Quelques mesures de gestion des déchets plastiques sont détaillées ci-dessous :

  • Le recours à des taxes pour financer la gestion des déchets. Ainsi par exemple, dans les zones touristiques (liste restant à définir mais qui comprendra Bali et Labuan Bajo), qui sont par définition soumises à une forte affluence pouvant dégrader leur environnement, il est envisagé de recourir à une « taxe de nettoyage » qui pourrait se monter à 1 USD pour les touristes locaux et 10 USD pour les touristes étrangers.
  • La sensibilisation de la population aux dangers des déchets plastiques et au recyclage, notamment vis-à-vis des plus jeunes. Ainsi, des modules sont en cours d’introduction dans les cursus scolaires depuis la maternelle jusqu’au lycée dans l’ensemble du pays.
  • La valorisation de la démarche 3R (Réduire, Réutiliser, Recycler), la promotion de l’innovation et l’implication des communautés locales.
  • La limitation de la distribution de produits en plastique à usage unique, notamment l’appui aux collectivités locales.
  • La promotion du waste-to-energy, répondant aux enjeux de gestion des déchets et de production d’énergie alternative aux énergies fossiles. 12 villes prioritaires ont ainsi été désignées par décret présidentiel n°35/2018 pour la mise en place d’infrastructures d’incinération et de production électrique associée, sur un modèle de Partenariat Public-Privé (PPP).

5. Les villes et provinces indonésiennes s’engagent également dans cette lutte, avec des initiatives à souligner. Ainsi, 8 villes ont pour l’instant interdit l’usage de sacs plastique à usage unique. Le gouverneur de Bali a interdit l’utilisation des sacs plastiques, des pailles et du polystyrène expansé (Styrofoam, servant notamment aux repas à emporter) depuis le 24 décembre 2018 sur l’île. Enfin, le gouvernement de Jakarta a interdit la distribution des sacs plastique à usage unique dans les supermarchés, supérettes et marchés depuis le 1er janvier 2019 (avec une amende pouvant atteindre 25 millions IDR, soit 1500 EUR, en cas d’infraction, une période de transition de quelques mois ayant néanmoins été décidée pour sensibiliser les commerçants), tandis que la réglementation sera ensuite élargie aux secteurs de la restauration, de l’hôtellerie et du e-commerce.

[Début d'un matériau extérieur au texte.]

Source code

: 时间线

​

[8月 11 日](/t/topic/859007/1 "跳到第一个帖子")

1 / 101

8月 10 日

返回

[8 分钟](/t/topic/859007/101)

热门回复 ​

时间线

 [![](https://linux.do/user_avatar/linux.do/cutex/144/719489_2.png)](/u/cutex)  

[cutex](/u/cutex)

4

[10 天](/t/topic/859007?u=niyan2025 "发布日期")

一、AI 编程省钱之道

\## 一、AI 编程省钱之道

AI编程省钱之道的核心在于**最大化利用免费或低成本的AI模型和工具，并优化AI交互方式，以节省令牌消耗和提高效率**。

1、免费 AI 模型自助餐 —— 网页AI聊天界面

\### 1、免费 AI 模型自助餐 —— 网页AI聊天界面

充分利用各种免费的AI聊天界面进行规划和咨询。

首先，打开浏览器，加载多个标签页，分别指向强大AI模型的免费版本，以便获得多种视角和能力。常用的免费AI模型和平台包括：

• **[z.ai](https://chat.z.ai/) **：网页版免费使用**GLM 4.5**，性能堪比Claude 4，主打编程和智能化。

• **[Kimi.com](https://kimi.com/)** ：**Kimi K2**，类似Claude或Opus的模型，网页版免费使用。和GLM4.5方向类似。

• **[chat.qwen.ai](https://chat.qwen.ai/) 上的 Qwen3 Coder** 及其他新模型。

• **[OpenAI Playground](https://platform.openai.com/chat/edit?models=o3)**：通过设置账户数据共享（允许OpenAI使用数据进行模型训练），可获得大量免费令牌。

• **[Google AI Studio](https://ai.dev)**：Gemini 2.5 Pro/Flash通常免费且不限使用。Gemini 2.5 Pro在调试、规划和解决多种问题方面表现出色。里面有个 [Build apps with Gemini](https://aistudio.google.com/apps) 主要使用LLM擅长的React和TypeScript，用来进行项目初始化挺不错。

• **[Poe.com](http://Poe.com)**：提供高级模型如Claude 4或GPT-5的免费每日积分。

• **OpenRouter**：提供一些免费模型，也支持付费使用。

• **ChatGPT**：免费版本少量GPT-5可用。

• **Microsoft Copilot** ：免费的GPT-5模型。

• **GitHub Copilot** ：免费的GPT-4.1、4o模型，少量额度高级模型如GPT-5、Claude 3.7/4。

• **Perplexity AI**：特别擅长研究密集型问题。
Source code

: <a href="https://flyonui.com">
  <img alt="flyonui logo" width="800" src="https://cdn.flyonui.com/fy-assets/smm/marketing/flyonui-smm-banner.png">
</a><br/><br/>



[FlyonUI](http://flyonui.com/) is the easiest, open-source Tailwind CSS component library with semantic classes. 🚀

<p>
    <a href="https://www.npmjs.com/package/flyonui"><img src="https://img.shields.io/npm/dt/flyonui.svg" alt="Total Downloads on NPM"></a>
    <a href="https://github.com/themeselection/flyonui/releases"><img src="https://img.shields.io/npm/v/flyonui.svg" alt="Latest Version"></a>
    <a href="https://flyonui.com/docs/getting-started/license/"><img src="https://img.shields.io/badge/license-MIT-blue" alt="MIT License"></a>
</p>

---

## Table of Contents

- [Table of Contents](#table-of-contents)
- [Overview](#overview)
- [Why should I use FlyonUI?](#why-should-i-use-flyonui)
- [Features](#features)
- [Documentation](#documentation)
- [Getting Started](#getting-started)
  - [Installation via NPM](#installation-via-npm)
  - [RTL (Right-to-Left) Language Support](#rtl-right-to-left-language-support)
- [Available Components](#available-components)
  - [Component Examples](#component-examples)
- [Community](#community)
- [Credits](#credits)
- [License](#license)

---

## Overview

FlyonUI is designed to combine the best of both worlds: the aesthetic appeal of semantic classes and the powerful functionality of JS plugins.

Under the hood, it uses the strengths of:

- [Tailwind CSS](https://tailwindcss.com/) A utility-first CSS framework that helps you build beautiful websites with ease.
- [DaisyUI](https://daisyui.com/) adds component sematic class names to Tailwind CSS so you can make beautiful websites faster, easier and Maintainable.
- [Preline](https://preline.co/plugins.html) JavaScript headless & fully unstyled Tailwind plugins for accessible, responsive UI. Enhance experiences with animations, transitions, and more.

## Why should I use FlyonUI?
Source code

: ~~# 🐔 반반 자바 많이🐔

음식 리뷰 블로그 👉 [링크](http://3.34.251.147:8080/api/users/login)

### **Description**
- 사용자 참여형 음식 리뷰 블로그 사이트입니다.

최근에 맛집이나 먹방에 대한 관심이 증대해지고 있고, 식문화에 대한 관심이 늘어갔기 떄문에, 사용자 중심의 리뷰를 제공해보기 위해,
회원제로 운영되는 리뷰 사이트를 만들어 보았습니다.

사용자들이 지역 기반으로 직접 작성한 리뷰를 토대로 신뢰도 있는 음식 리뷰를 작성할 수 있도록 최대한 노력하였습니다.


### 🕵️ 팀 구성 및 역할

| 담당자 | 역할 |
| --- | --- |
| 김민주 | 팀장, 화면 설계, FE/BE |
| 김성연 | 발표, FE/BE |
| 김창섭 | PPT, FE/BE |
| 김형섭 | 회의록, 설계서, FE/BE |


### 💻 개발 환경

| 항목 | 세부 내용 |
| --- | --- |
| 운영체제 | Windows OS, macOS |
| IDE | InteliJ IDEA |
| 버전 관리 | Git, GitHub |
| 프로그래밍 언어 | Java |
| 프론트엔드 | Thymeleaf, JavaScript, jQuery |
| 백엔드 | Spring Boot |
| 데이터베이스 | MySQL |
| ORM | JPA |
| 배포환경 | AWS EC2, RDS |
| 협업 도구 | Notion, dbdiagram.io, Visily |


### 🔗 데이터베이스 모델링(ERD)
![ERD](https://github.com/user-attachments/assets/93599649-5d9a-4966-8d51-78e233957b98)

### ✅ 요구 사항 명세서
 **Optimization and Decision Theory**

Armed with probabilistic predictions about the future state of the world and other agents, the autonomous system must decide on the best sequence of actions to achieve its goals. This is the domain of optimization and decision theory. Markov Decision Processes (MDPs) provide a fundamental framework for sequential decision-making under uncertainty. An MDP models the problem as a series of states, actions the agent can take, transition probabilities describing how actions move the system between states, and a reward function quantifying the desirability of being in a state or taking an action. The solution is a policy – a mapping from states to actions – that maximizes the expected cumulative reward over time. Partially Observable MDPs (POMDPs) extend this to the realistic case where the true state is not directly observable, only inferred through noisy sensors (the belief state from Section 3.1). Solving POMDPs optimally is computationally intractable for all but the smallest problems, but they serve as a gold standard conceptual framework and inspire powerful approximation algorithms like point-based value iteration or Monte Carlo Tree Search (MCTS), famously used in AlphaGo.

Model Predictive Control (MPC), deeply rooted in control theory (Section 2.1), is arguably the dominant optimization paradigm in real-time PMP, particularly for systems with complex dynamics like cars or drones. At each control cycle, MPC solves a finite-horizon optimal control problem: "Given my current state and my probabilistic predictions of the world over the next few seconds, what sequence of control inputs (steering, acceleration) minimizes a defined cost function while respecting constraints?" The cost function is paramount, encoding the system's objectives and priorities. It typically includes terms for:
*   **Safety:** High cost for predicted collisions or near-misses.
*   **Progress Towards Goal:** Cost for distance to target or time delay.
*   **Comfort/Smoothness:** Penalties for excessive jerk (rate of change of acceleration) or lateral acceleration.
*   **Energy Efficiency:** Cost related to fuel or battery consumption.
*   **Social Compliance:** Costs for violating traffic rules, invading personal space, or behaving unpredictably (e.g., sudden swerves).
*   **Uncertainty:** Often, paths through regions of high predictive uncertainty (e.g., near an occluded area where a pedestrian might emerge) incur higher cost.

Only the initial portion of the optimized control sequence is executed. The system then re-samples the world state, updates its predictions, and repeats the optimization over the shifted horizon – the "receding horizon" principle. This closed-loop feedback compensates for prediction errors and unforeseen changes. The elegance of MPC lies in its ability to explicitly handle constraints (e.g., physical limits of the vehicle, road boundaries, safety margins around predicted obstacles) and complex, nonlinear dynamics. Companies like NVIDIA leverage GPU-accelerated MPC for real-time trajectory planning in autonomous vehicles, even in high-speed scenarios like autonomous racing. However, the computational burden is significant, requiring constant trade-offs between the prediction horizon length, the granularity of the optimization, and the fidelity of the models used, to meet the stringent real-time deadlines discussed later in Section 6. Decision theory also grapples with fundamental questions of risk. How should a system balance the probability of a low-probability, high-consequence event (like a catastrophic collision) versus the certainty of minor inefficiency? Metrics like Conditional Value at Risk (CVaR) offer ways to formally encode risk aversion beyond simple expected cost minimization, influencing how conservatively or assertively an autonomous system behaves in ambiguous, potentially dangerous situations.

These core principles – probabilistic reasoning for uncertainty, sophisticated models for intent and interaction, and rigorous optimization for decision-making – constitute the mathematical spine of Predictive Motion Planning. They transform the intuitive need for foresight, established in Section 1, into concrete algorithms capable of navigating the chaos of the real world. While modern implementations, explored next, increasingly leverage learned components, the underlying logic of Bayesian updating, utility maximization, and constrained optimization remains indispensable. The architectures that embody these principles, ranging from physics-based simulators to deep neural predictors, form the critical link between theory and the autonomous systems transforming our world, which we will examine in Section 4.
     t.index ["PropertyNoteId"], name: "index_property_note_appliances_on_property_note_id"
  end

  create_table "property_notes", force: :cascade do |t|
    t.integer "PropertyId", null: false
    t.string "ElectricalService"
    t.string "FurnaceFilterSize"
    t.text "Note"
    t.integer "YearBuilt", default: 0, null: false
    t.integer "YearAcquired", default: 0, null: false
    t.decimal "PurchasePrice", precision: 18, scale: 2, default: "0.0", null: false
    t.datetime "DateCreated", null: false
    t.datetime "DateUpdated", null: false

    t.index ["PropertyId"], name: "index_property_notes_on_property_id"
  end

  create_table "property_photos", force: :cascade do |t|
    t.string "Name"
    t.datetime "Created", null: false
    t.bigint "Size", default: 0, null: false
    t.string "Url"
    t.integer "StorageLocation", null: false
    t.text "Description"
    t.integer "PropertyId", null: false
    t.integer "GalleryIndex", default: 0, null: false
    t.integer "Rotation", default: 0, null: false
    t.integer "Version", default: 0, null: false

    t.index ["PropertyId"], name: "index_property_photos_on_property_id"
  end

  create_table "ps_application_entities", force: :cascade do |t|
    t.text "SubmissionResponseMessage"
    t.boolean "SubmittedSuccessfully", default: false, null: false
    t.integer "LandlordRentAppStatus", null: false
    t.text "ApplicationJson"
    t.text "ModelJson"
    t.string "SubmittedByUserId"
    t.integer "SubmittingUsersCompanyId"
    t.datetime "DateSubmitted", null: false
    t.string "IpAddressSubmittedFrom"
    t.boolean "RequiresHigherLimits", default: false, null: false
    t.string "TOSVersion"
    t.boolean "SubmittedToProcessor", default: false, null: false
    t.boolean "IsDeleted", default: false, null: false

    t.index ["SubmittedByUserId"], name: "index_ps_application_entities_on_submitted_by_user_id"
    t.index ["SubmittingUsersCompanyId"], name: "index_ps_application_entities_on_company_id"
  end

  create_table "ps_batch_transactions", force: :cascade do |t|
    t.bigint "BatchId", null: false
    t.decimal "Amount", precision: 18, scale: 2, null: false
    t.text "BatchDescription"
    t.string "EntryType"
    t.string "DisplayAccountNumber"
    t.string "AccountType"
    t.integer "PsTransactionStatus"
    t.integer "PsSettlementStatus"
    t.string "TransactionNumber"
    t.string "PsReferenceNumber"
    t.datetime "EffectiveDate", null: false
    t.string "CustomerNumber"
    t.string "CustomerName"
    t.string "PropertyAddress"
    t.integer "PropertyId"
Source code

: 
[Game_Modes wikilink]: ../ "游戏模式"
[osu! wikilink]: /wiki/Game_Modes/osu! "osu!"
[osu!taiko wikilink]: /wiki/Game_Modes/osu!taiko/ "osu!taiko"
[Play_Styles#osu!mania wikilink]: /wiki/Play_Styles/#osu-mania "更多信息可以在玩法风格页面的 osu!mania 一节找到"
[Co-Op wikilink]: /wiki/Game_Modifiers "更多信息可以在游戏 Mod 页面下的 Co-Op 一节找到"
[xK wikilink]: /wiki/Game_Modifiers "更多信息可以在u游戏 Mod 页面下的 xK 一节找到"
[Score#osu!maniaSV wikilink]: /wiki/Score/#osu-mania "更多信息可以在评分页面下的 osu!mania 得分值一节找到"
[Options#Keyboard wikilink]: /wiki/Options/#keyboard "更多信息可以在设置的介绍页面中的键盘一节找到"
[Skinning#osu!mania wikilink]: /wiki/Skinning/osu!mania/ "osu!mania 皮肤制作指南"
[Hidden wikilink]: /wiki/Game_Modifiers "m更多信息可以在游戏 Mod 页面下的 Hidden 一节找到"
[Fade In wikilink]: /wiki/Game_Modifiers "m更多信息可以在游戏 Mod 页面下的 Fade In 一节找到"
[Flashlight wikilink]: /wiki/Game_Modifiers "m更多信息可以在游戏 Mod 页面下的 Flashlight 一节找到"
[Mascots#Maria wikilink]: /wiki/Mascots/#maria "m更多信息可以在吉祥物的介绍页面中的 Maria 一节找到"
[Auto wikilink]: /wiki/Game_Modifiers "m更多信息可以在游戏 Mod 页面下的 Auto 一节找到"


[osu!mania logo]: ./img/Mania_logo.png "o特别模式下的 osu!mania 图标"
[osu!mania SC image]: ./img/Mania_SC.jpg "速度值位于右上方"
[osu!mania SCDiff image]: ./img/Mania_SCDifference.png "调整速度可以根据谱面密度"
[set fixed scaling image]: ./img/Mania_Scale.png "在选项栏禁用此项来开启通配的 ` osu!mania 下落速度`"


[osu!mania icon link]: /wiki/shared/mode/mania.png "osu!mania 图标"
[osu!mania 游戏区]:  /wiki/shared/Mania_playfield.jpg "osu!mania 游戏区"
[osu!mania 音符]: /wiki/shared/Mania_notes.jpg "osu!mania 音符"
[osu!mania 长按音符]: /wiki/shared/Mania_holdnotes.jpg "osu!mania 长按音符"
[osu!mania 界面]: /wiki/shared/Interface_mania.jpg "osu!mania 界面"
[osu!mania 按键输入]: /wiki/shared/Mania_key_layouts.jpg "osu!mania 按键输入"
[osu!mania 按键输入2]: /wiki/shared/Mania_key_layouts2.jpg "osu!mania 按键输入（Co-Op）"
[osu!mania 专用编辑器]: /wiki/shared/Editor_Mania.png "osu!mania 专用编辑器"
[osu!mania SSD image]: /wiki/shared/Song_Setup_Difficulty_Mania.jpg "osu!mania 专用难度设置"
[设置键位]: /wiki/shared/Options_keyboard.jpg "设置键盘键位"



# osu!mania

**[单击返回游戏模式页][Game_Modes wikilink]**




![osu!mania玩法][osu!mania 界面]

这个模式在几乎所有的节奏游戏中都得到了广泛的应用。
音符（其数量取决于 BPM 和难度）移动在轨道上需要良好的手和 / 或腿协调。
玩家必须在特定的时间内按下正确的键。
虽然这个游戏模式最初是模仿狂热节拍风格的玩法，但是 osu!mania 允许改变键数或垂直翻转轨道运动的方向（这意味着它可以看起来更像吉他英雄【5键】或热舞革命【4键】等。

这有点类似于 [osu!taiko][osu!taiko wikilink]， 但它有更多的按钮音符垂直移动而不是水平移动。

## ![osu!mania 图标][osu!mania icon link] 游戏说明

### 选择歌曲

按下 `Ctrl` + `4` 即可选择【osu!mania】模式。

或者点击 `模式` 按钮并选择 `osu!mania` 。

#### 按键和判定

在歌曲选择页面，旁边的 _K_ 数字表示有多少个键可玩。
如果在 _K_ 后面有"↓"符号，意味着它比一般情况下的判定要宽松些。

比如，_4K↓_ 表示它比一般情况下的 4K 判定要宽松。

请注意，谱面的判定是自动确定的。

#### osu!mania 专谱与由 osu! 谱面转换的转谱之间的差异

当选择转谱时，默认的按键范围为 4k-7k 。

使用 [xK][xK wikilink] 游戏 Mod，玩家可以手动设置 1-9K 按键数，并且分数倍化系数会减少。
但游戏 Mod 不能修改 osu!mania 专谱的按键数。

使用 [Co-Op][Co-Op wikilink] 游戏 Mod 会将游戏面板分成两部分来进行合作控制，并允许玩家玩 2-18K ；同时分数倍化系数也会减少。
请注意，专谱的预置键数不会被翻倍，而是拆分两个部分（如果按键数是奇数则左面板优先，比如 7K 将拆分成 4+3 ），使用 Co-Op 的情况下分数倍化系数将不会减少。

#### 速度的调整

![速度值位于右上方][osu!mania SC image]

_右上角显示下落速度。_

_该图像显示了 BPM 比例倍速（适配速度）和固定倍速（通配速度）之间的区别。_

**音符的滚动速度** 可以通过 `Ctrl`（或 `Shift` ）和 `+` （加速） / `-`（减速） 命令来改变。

6. L’accomplissement de l’objectif de réduction des déchets ne pourra se faire qu’avec l’implication de la société civile. Ainsi, plus de 150 entreprises ont annoncé des engagements pour réduire leur déchets plastiques tandis que près de 450 entreprises ont enregistré 8500 activités visant à l’atteinte de l’Objectif de Développement Durable 14 « Conserver et exploiter de manière durable les océans, les mers et les ressources marines aux fins du développement durable ». Danone Aqua, leader de l’eau en bouteille, est ainsi très impliquée dans le recyclage des déchets plastiques, avec l’objectif d’ici 2025 de renforcer la collecte des déchets et d’utiliser 50% de plastique recyclé dans ses bouteilles. Veolia Indonesia, acteur reconnu dans la gestion des déchets, est actuellement en phase de construction d’une usine de recyclage qui pourra traiter jusqu’à 25 000 tonnes de bouteilles PET par an près de Surabaya (mise en service prévue début 2020).

7. Preuve du renforcement de la place de l’Indonésie sur la scène internationale pour la lutte contre les déchets plastiques, elle a accueilli deux évènements majeurs en octobre-novembre 2018 qui lui ont permis de montrer toute son implication : la 5e Conférence Our Ocean (29-30 octobre, qui se tient tous les ans) et la 4e réunion intergouvernementale (IGR-4) sur la mise en œuvre du Programme d’action mondial pour la protection du milieu marin contre la pollution due aux activités terrestres (31 octobre-1er novembre, qui se tient tous les 5 ans, dans le cadre du Programme des Nations Unies pour l’Environnement-UNEP). L’IGR-4, sur le thème de la pollution des océans, a vu l’adoption de la Déclaration de Bali sur la protection de l’environnement marin des activités terrestres, en particulier la protection des écosystèmes marins et côtiers des déchets marins, des micro-plastiques et des eaux usées. Lors de la Conférence Our Ocean, l’Indonésie a confirmé ses engagements contre la pollution marine.